Interview: Sophia University Graduate School Chancellor Fr. Toshiaki Koso
Q. I heard that you were a former student of Sophia University; what kind of student were you?
I matriculated in the Foreign Languages Department, majoring in German. I studied English throughout high school, but people around me suggested that I study another language in addition to English in consideration of the oncoming times. As a first-time learner, it was quite difficult. Also, I was invited by a friend to join the university’s mountaineering club, which I was only a part of for one year. During that year, including training camp during summer vacation, I spent one-fifth of it away in the mountains. However, I believed that my university years should be spent studying, and so I was present every morning for my first-period German lectures.
Q. In what way do you want students to take what they have learnt at Sophia and use it in society under the University’s motto “Men and Women for Others, with Others”?
I think the words “Men and Women for Others, with Others” is a well-put, succinct and implicative motto.
Firstly, I want you to imagine Sophia’s campus as a microcosm of the Earth. But at the same time, the campus which students, teachers, and staff use is not limited to just Yotsuya, but is open to the entire earth. This is where they learn, and hopefully where they will attain the preparedness to live on their own in this great big earth, along with gaining viewpoint, knowledge, and skills. The earth is our home, so to speak. I want students to have the attitude that Earth is our home, and everyone living on it is family. I want them to think deeply about the future responsibility they will bear of taking care of our home together with others and handing it over to the next generation.
Inequality, for example even in cases where people are born with a disability, it’s often said that it’s inconvenient but not unfortunate. We all have strengths and weaknesses, so we can think that we can cooperate together and work for the sake of others. This is embedded in Sophia’s motto, and I believe that developing its students to do this is one of Sophia University’s biggest goals.
This kind of thinking is to be deepened and expanded throughout life, and so I want students to have intellectual and emotional experiences during their college years. Once they go out into the world, I want them to become people who keep experiencing, coming up against hurdles and thinking, and finding what the meaning of those hurdles has for themselves.
Q. What meaning do you think there is in Sophia University being chosen as a ‘Super Global University’ in 2014?
Sophia University is an institution which was established with a global perspective, right from its naissance. In this regard there are voices which say that being labeled a “super global university” is unnecessary, but I believe that this designation is especially important in the context of Sophia University and its students taking the initiative and moving forward to connect the world in this day and age.

* _Entries shown_:
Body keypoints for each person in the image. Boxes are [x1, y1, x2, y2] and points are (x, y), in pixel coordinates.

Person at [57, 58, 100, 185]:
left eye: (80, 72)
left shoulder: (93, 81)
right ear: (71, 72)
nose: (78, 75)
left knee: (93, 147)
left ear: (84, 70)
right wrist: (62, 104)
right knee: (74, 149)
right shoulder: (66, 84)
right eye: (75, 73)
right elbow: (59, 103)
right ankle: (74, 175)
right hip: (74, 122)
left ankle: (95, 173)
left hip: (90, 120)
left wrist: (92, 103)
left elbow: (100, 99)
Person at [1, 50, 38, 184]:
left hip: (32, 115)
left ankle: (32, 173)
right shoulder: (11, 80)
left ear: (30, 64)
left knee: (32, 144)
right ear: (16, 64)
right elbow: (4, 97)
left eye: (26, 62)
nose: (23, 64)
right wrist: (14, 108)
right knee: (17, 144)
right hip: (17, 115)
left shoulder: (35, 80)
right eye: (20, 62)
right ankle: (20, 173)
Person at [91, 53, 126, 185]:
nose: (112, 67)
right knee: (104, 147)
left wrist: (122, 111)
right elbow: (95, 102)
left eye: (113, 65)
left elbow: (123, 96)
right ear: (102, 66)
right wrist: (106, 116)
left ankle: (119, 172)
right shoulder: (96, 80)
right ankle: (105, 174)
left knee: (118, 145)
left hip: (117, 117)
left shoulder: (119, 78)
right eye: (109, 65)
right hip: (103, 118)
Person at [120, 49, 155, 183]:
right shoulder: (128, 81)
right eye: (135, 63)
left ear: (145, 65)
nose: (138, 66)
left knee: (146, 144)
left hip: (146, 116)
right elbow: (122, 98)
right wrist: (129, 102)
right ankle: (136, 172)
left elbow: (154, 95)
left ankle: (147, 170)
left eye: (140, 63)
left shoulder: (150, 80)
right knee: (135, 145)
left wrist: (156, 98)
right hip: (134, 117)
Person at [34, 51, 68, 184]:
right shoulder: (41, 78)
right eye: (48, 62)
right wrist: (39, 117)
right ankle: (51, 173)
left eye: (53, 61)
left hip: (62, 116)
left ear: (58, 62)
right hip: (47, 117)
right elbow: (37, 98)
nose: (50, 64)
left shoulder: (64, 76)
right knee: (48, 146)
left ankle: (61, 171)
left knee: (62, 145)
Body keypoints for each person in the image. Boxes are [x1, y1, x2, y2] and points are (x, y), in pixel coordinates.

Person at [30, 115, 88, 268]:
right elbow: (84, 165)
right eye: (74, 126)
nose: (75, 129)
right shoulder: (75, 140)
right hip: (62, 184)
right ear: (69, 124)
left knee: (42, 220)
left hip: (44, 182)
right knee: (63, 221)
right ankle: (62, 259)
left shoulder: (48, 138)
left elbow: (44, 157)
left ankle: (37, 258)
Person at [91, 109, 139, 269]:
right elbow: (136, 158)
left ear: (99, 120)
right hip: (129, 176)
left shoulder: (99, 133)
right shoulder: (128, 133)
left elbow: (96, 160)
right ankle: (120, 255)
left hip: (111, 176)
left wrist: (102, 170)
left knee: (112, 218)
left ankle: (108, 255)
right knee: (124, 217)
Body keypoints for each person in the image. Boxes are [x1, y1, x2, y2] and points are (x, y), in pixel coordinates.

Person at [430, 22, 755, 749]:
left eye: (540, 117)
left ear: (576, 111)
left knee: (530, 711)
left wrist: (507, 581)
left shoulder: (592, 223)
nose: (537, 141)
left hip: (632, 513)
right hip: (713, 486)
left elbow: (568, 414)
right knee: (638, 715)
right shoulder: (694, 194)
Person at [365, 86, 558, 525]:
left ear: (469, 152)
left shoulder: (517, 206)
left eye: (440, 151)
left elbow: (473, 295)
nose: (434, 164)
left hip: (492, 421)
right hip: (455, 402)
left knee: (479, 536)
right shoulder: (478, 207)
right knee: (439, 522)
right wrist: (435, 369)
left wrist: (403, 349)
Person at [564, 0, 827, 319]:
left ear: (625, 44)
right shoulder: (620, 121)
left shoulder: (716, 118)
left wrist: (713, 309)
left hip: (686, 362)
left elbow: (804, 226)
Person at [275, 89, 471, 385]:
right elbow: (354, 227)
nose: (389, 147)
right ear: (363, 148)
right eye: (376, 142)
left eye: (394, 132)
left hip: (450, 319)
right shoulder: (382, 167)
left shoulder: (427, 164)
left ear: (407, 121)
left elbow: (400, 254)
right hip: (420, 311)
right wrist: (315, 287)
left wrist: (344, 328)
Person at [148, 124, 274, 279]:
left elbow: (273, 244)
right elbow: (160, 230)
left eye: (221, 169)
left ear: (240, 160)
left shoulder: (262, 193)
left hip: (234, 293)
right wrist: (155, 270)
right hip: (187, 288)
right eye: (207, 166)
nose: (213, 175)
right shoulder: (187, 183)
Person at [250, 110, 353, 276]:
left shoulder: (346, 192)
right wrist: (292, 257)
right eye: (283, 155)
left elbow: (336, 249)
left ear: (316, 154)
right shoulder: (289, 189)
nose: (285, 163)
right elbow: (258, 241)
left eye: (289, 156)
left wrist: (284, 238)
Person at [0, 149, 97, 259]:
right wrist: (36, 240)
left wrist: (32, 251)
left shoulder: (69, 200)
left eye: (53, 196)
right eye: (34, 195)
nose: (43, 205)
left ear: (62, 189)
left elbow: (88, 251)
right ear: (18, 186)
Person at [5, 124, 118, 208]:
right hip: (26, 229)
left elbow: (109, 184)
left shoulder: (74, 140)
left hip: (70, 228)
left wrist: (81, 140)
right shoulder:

* _Instructions for the task_: Extend the interview with Sophia University Graduate School Chancellor Fr. Toshiaki Koso, beginning after its final sentence.

* _Response_:
However, as an institution we should think in terms of what more we can do; Sophia University has its own separate set of beliefs and goals, and we will not stop at the level the Japanese Ministry of Education has set and we will continue to use our world-wide network to keep looking toward a broader and more connected globe. By taking an active approach to communicating with people around the world, the mission of “wisdom connects the world” will be embodied; in order for this to happen I believe that it’s important for people to walk the country with their own feet, connecting with others. People will help you walk on your own over time; you must also learn at the same time, for which I believe constitutes mutual exchange, and that this is what Sophia University should do as a “super global university”.
Q. What hopes do you have for the students who are participating in the for-credit internship program which began in 2015?
First of all, let me say that I believe internship programs are extremely important, and I have a few reasons why. Currently the general and one of the most common types of internship in Japan is the one-day internship. I don’t want to call these “internships”, because I believe if you are going to do an internship the contents should be well-thought out and planned.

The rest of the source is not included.